_The data:_
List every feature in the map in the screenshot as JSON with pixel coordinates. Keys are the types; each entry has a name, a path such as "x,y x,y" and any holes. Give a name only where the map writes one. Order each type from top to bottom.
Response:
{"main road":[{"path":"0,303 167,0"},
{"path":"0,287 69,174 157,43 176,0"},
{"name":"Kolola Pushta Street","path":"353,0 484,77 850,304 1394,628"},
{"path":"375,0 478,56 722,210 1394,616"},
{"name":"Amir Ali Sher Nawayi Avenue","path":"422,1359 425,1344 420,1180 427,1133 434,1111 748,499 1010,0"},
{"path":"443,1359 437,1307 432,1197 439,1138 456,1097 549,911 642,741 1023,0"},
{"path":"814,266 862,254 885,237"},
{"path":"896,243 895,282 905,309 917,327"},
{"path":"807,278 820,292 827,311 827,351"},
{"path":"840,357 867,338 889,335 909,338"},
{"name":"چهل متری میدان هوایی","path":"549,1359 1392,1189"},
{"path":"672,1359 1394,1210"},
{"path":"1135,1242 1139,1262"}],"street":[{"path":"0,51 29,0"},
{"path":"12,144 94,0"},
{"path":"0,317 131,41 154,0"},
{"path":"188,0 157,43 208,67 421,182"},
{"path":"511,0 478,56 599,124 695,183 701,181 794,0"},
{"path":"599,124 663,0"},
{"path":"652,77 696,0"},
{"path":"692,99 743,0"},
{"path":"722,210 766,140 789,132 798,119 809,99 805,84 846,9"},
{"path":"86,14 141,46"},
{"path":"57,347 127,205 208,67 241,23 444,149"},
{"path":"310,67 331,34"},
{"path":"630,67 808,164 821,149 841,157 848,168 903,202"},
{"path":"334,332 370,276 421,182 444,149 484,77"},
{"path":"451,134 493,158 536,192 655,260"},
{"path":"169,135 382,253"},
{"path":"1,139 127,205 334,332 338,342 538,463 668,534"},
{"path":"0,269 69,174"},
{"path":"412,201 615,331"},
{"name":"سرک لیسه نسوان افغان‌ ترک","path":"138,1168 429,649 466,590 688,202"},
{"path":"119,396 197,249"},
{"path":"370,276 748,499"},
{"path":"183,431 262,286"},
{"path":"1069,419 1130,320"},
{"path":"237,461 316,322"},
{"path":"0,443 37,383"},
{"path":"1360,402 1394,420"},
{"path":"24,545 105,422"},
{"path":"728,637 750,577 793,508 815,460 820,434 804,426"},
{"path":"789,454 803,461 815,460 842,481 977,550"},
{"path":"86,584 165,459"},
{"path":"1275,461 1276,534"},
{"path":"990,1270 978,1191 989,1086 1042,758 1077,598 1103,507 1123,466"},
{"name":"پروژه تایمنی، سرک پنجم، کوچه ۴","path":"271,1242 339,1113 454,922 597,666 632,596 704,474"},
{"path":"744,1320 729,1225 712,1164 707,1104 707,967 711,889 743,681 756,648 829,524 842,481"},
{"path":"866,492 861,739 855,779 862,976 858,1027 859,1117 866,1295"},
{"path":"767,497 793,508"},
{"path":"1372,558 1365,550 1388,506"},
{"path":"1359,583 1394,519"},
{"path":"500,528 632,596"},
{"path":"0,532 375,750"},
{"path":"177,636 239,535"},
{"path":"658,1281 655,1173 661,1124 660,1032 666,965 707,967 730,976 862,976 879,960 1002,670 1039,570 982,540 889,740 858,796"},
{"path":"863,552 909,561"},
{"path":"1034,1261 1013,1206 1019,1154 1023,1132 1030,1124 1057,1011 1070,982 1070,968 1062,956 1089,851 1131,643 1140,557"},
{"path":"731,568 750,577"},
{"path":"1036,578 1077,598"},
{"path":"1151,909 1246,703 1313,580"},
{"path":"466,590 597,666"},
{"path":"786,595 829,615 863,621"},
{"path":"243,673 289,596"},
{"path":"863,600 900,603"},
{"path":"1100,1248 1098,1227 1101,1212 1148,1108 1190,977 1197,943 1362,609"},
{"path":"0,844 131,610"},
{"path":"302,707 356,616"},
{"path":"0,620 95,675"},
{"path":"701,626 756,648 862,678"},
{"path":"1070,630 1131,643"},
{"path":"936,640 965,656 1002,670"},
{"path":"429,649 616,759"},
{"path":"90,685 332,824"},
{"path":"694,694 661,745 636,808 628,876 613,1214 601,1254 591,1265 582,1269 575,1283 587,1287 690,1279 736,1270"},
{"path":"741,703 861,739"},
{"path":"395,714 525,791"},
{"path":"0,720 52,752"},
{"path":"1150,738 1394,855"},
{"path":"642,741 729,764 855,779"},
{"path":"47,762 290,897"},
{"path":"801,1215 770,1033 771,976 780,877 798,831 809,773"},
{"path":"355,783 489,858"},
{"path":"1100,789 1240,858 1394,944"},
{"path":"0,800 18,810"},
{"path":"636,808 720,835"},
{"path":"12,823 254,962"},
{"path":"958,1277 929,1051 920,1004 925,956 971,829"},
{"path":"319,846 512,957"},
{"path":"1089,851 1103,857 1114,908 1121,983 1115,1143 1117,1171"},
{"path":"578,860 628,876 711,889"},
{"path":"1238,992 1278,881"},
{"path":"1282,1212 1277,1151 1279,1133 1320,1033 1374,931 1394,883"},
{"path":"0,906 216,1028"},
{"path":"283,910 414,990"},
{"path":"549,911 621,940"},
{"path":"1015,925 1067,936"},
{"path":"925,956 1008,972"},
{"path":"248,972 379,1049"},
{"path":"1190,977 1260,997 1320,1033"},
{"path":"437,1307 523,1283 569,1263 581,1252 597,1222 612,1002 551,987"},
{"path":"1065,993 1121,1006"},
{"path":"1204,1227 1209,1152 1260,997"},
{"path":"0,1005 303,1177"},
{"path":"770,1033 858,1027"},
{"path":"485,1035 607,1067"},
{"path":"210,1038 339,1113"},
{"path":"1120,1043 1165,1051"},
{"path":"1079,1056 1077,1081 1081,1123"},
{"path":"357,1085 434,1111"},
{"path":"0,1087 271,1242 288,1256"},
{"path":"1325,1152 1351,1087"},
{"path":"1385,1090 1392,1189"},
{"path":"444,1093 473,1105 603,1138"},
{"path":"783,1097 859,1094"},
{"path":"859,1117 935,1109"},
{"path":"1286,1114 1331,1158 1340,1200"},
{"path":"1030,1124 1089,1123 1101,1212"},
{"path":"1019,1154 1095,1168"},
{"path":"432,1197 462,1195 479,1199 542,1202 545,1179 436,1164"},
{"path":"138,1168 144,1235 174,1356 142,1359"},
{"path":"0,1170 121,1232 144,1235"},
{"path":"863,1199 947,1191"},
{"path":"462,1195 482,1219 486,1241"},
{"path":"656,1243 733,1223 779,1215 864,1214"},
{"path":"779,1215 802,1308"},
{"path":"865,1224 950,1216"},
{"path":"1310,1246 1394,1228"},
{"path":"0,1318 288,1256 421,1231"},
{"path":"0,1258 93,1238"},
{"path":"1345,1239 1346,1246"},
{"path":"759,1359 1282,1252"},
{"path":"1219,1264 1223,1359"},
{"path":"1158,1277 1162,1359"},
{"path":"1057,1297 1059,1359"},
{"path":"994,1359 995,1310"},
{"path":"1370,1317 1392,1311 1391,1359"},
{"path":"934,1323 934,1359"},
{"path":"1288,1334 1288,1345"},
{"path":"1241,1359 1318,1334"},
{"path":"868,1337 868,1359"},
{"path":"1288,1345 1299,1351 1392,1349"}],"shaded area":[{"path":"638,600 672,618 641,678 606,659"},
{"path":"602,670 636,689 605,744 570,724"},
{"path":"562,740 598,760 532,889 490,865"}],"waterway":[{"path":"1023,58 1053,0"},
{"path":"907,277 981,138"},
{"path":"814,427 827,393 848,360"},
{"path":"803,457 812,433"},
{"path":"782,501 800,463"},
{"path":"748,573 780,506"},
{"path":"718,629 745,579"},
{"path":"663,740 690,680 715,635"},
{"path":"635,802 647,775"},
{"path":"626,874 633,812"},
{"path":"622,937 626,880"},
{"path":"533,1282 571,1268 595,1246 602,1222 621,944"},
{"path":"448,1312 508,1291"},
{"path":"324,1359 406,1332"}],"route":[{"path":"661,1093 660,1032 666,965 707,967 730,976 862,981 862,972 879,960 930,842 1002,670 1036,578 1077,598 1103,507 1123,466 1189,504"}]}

_Try it:_
Each line of the data above containing the string "name" is to be copied.

_Response for this exercise:_
List every feature in the map in the screenshot as JSON with pixel coordinates. Keys are the types; each entry has a name, a path such as "x,y x,y" and any holes. Give a name only where the map writes one. Order each type from top to bottom.
{"name":"Kolola Pushta Street","path":"353,0 484,77 850,304 1394,628"},
{"name":"Amir Ali Sher Nawayi Avenue","path":"422,1359 425,1344 420,1180 427,1133 434,1111 748,499 1010,0"},
{"name":"چهل متری میدان هوایی","path":"549,1359 1392,1189"},
{"name":"سرک لیسه نسوان افغان‌ ترک","path":"138,1168 429,649 466,590 688,202"},
{"name":"پروژه تایمنی، سرک پنجم، کوچه ۴","path":"271,1242 339,1113 454,922 597,666 632,596 704,474"},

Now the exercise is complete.